Improving performance
Precomputing samples
This should produce good results already, but executing random number generators in the shader can be a bit slow, and we can get very good results with a bit of extra work.
We will precompute the sample points in the CPU. In the initialize() function, generate a list of random samples. For that, you can sample the unit hemisphere with the function labhelper::cosineSampleHemisphere(), and scale them with labhelper::randf() to be in the volume.
Then, you can send these to the shader with labhelper::setUniformSlow(ssaoOutputProgram, "samples", number_of_samples, samples), and receive them in the shader with uniform vec3 samples[<max_number_of_samples>].

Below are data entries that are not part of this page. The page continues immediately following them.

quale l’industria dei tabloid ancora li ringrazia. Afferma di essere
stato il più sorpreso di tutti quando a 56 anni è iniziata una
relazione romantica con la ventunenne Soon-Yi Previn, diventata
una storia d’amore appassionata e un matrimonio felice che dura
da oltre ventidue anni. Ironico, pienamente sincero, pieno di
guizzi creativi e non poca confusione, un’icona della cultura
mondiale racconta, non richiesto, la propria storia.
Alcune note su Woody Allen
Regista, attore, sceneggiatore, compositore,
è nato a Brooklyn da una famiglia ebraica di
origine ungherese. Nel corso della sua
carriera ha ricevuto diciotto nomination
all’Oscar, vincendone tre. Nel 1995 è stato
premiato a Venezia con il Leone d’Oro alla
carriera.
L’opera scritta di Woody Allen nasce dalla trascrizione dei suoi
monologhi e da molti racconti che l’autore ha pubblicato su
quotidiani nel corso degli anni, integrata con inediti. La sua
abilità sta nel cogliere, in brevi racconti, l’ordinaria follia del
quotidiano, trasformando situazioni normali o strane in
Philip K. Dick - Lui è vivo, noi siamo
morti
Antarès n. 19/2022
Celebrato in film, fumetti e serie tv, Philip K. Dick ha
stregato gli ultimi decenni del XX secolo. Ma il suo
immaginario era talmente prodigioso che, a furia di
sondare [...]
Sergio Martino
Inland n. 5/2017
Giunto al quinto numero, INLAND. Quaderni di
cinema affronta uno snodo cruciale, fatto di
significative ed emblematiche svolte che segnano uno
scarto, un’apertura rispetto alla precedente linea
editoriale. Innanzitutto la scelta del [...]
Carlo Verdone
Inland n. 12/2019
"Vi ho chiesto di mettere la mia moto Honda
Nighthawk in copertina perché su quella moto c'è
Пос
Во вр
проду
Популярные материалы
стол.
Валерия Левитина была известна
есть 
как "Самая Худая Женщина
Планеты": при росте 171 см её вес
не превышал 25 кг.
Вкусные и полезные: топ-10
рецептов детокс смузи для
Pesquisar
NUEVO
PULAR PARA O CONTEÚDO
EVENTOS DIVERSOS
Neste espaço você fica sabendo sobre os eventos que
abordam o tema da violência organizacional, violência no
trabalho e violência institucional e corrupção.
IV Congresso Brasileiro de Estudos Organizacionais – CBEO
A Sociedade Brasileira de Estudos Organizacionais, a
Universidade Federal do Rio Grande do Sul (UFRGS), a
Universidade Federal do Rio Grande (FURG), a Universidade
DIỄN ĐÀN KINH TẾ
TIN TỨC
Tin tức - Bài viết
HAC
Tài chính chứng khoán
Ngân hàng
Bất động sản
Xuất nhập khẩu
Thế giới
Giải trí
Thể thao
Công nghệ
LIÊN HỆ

Finally, in each iteration of the loop, instead of calling sampleHemisphere(), take the nth value from this uniform array.
Removing aliasing
Since we reuse these samples for every pixel, there will be a lot of aliasing in the final result. To get rid of this, a common trick is to rotate the samples around the normal with a random rotation for each pixel.
The basic idea here is to take a random value theta between \(0\) and \(2\pi\) once per fragment, create a rotation matrix around the Z axis, and apply that to the sample point before doing the tbn transform.
Since this is only done once per fragment, you can use the randf function we defined earlier, just use one of the 3 coordinates it returns.
Another option to get the random rotation value is to create a texture with random values and sample a different point of it for each pixel. This texture can be fairly small (e.g. 64x64 px) with GL_REPEAT to get a value on every pixel of the screen. You also could instead sample it with texelFetch(rndTex, ivec2(gl_FragCoord.xy) % 64, 0).r, which will sample each pixel corresponding to the screen position, and will take care of the repeating texture.
Optional
When you are done, you should have an SSAO solution that gives nice looking results if you take many samples per pixel.
In reality, you can really only afford a few samples per pixel per frame, so common practice is to generate noisy results with a few samples and then do a bilateral blur in the SSAO output before using it. Give that a try if you have time.